**Excerpt provided:**
----

The last time I posted a before and after like this, some people commented that they couldn’t see much difference between the before and after. It can take some time and effort to develop our critical/artistic eye, just like it does to develop our brush handling dexterity. It may help to view the image converted to black and white so you can concentrate solely on the contrast and definition differences. Another trick you can try is comparing one small area at a time. Compare just the before left boot to the after right boot, and so on. Think of it like one of those spot the difference picture games. You can also consider this an argument for why almost all critique includes the comment to increase contrast. The viewer always sees less of it than the painter does!
If you would like to see another comparison with a different figure (and also a comparison between two similar figures), I wrote an article with a digital repaint of the figure below.

----

Aerial scene parsing data:
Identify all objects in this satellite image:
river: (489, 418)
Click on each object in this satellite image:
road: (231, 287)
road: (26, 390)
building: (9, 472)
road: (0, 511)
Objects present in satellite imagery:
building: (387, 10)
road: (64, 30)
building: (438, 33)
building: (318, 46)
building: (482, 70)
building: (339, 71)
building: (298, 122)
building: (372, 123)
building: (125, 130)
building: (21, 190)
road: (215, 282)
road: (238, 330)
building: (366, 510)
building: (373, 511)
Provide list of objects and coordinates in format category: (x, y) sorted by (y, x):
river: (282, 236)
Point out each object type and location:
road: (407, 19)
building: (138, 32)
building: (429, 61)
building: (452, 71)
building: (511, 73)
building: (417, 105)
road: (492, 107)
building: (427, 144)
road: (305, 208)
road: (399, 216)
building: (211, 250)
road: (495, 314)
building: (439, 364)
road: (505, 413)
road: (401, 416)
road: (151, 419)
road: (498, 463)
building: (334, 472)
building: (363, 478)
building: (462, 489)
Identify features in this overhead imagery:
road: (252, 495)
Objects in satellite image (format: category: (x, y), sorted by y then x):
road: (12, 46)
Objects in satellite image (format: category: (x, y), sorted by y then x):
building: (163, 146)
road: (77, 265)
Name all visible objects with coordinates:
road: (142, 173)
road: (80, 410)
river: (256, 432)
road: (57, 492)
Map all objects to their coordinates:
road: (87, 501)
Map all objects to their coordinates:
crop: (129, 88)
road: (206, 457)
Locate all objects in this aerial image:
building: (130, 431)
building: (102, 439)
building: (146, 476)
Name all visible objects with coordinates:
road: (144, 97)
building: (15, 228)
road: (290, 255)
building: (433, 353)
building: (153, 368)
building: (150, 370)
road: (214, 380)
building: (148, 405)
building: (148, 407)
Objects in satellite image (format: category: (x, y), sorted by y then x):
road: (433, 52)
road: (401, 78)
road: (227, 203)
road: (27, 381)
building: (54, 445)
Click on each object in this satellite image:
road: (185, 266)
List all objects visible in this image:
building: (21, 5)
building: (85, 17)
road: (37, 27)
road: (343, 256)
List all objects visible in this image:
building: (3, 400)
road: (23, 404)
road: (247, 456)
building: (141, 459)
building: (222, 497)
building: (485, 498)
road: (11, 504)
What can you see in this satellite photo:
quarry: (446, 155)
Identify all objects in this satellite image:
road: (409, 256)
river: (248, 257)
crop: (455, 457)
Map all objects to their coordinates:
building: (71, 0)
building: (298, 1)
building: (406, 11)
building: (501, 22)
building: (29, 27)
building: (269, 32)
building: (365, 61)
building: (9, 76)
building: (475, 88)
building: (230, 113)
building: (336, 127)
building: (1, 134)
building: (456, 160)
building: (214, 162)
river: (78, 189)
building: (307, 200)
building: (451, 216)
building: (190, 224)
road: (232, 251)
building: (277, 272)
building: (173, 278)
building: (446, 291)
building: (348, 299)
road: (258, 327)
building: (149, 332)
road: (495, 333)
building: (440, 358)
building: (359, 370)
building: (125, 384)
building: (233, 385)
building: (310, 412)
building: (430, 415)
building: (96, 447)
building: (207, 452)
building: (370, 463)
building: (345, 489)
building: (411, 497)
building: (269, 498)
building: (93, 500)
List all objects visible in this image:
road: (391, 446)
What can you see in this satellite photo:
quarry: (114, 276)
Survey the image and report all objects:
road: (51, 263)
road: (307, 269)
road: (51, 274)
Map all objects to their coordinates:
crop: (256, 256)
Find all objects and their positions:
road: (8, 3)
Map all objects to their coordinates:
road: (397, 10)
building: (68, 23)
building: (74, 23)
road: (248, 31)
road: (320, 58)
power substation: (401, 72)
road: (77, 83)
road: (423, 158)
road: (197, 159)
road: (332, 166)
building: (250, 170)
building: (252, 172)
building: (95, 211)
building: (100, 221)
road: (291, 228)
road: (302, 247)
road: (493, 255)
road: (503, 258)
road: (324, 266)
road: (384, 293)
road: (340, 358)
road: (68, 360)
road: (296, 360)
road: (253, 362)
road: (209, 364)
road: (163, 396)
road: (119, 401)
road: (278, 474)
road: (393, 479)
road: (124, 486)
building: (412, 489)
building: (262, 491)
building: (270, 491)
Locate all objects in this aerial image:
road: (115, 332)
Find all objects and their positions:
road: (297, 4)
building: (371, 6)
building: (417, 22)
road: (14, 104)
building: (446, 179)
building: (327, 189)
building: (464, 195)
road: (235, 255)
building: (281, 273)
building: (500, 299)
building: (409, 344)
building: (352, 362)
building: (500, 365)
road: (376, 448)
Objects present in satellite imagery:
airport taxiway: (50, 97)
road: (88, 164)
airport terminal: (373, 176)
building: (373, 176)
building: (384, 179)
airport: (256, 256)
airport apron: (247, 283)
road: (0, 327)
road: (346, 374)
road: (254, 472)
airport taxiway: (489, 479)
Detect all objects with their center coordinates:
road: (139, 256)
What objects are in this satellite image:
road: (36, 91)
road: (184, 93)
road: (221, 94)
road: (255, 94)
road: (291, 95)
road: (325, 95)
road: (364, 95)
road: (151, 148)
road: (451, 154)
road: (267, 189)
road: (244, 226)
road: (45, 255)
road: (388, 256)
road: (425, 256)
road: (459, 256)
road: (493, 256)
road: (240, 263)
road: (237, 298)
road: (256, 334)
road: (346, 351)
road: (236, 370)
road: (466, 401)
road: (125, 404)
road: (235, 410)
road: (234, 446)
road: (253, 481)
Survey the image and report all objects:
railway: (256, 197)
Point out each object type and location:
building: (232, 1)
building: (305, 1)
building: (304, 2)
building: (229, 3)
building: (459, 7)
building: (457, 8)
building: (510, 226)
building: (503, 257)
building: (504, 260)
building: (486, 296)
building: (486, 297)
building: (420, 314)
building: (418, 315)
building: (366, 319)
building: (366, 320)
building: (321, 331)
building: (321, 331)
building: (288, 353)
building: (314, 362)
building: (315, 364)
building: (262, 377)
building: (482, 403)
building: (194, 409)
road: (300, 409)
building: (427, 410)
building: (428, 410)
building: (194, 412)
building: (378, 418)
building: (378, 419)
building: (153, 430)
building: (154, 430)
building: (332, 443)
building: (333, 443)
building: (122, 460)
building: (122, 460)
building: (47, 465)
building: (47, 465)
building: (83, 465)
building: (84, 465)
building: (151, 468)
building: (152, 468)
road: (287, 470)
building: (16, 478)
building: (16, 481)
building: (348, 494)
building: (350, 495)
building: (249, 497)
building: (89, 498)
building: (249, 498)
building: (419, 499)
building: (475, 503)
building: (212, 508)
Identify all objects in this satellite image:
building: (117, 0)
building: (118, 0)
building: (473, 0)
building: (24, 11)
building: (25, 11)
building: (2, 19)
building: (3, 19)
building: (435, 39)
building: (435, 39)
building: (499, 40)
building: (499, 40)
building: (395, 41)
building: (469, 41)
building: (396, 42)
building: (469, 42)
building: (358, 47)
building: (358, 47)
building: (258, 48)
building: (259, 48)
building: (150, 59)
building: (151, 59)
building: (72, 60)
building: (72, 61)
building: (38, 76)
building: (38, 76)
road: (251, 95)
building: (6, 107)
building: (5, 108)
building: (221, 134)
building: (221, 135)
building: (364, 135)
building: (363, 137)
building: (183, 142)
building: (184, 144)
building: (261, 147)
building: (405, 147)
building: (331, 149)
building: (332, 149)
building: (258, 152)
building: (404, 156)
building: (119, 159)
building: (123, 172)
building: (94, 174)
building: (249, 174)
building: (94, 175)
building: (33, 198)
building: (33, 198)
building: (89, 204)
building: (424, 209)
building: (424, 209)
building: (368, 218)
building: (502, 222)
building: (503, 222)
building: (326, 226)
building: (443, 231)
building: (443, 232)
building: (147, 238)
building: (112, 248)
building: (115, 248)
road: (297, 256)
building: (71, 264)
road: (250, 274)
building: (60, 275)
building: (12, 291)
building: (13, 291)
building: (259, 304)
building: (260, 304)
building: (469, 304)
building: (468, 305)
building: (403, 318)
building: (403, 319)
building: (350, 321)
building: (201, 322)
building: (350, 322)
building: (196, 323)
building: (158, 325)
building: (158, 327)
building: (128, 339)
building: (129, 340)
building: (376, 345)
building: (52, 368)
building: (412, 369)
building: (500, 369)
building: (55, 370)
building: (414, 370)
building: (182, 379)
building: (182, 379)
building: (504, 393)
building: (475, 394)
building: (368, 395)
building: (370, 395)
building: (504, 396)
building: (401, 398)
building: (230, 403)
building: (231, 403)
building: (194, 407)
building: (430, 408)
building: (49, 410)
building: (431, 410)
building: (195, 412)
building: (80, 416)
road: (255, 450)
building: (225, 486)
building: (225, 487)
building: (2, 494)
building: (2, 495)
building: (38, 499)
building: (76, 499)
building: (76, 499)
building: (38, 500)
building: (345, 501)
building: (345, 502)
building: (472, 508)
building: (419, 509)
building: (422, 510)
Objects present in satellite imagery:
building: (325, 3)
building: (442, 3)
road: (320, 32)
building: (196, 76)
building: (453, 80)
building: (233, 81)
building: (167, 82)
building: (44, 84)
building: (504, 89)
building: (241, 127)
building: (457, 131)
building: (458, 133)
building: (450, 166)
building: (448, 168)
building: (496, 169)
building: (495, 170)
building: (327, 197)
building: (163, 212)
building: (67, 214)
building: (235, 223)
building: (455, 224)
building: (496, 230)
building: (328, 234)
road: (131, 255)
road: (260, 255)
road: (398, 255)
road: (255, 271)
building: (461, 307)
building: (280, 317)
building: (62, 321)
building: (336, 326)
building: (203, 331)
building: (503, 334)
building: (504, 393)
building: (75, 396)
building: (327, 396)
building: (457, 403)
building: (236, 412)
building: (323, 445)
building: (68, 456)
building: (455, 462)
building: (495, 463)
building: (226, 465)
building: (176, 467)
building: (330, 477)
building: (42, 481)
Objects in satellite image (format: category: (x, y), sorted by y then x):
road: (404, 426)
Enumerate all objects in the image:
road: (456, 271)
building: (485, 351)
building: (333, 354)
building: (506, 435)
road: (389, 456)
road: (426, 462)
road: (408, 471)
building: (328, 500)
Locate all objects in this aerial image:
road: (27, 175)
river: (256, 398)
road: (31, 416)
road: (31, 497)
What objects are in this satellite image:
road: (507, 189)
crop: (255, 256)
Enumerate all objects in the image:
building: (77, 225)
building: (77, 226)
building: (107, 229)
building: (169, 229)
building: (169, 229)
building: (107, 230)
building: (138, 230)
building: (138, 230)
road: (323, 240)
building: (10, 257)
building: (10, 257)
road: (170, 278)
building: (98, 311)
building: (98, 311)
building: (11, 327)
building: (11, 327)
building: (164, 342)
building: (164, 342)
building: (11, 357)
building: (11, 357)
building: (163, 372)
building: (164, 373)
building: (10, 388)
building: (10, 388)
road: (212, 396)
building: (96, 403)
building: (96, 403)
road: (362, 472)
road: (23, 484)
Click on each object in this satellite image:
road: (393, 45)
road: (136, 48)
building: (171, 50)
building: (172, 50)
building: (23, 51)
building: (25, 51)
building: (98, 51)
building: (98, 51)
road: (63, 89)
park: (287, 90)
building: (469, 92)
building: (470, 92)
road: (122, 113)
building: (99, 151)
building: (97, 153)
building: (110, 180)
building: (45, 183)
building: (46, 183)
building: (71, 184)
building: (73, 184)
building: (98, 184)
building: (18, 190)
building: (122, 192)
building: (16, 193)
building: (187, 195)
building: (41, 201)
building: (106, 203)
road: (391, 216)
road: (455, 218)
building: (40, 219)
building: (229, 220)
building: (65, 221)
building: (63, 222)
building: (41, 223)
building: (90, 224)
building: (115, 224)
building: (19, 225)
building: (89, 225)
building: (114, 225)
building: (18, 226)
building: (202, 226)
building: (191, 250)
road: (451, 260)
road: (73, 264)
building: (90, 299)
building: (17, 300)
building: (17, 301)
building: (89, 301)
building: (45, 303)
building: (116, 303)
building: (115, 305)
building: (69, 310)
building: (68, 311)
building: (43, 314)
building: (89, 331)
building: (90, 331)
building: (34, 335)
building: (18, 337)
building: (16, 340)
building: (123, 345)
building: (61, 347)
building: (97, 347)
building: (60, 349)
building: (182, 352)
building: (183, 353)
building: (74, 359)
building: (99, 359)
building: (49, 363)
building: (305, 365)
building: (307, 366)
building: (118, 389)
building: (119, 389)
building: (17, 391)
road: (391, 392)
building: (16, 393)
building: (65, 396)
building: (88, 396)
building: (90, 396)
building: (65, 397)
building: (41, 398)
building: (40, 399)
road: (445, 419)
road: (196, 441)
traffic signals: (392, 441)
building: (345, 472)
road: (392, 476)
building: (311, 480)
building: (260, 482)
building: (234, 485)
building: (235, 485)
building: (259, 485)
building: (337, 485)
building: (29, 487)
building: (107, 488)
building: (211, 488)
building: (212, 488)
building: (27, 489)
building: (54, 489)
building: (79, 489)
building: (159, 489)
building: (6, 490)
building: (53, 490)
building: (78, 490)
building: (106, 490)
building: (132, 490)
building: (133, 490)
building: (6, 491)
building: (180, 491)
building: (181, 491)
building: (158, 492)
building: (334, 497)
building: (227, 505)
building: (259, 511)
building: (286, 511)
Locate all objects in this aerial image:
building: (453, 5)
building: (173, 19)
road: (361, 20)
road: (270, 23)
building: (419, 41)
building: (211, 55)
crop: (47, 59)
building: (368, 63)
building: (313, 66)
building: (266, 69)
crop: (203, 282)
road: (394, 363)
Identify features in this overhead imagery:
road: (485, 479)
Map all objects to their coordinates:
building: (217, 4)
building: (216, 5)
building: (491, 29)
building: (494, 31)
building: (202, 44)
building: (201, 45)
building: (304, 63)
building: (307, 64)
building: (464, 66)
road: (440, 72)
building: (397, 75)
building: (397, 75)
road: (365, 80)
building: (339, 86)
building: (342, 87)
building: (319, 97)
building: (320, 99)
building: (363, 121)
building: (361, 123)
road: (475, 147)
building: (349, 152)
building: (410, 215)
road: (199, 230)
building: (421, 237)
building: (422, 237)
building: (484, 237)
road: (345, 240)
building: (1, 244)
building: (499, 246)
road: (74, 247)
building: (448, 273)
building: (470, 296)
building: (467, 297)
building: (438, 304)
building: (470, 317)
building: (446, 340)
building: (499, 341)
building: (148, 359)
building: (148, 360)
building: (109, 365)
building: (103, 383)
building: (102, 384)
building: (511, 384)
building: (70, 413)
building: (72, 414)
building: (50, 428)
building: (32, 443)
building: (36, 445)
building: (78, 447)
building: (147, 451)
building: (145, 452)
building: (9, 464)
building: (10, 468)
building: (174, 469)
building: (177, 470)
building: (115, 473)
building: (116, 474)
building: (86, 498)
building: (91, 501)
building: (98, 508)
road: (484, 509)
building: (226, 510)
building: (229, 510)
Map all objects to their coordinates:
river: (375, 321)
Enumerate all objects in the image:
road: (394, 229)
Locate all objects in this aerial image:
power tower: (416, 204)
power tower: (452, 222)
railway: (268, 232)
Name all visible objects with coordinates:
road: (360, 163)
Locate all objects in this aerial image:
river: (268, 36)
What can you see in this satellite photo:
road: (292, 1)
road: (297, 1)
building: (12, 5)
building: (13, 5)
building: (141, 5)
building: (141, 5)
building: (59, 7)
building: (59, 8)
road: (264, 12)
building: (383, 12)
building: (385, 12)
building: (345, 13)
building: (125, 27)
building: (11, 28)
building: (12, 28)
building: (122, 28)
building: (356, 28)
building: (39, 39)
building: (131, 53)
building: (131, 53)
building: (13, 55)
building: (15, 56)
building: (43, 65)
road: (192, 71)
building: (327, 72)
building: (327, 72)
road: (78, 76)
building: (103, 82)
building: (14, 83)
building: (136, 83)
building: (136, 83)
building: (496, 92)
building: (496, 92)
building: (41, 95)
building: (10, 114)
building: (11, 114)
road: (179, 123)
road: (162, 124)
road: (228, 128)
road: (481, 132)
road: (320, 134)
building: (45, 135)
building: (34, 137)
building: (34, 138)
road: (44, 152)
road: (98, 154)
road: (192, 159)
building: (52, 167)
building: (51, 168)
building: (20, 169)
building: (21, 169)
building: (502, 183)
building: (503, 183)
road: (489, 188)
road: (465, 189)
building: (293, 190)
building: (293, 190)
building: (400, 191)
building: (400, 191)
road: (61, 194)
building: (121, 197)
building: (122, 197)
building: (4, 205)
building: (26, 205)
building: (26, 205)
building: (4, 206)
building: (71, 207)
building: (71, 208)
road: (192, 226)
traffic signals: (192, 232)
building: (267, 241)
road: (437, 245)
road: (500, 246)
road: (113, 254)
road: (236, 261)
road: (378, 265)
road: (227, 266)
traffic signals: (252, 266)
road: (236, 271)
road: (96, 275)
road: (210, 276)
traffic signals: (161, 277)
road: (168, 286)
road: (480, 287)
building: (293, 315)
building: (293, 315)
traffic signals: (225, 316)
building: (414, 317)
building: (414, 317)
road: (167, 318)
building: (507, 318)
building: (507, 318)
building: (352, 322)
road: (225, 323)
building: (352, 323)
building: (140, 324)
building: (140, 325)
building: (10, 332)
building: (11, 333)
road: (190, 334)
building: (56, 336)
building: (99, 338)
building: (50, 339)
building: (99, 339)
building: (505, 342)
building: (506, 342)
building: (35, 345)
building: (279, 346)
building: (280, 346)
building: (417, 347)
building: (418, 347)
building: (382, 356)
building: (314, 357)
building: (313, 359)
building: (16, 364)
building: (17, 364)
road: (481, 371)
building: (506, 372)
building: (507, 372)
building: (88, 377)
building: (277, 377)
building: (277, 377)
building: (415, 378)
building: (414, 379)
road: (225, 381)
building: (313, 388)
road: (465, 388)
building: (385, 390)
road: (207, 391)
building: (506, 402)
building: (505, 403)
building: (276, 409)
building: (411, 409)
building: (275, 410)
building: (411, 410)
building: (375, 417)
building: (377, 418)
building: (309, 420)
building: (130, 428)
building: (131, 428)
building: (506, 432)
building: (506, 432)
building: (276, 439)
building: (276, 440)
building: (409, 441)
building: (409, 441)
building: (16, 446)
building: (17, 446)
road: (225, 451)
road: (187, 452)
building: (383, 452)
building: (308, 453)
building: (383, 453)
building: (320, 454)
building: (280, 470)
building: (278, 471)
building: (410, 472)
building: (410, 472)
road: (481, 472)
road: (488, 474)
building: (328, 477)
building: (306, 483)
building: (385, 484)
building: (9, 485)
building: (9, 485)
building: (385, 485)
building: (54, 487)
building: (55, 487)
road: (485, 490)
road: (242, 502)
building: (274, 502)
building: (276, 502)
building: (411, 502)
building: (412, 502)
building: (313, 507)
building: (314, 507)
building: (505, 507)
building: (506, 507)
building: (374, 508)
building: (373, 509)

----

**Work to complete:**
1. Do the following statements agree with the painting excerpt? For each, answer yes or no and quote the deciding words.
(a) Viewing the image in black and white can help with focusing on contrast and definition.
(b) The painter always sees less contrast than the viewer.
(c) A critical eye for painting can be developed right away.
2. Answer these questions from the painting excerpt:
(a) What did some people comment the last time a before and after like this was posted?
(b) Which two areas are given as an example of comparing one small area at a time?
(c) What does the article mentioned at the end contain?
3. What ways does the painting excerpt suggest for seeing the differences between the before and after images? List every one.

**Answers to the exercises:**
1.
(a) Yes: "It may help to view the image converted to black and white so you can concentrate solely on the contrast and definition differences."
(b) No: "The viewer always sees less of it than the painter does!"
(c) No: "It can take some time and effort to develop our critical/artistic eye"

2.
(a) They couldn't see much difference between the before and after.
(b) The before left boot and the after right boot.
(c) A digital repaint of the figure.

3.
- View the image converted to black and white.
- Compare one small area at a time.
- Think of it like a spot-the-difference picture game.